* _Problem requirements_
Look through the data below and show every line that includes "sausage".

* _Data section_
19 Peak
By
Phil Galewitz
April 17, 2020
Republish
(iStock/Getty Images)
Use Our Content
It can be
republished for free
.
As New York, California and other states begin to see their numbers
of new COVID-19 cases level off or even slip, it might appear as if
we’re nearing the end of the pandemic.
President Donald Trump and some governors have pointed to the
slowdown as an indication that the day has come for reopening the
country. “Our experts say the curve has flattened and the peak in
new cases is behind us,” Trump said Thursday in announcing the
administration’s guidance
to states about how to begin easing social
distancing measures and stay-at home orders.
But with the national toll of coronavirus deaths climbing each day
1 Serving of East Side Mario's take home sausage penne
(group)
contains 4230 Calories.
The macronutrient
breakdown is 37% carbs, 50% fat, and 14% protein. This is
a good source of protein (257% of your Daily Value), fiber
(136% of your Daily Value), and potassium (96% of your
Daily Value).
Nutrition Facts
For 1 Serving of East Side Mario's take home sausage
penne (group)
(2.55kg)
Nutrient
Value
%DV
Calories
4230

...

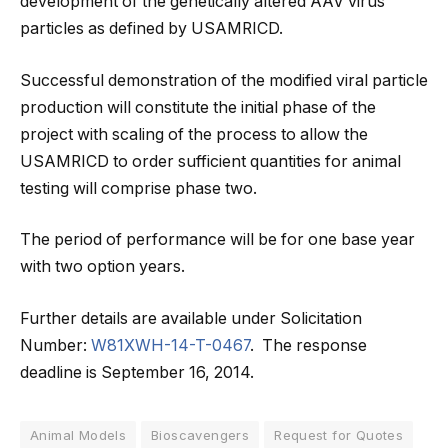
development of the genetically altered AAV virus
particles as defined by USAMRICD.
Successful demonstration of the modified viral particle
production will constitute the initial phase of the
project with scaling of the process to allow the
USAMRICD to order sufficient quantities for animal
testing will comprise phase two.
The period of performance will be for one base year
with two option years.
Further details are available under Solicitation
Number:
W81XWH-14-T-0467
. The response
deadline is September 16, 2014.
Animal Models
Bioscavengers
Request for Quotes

* _Written solution_
1 Serving of East Side Mario's take home sausage penne
For 1 Serving of East Side Mario's take home sausage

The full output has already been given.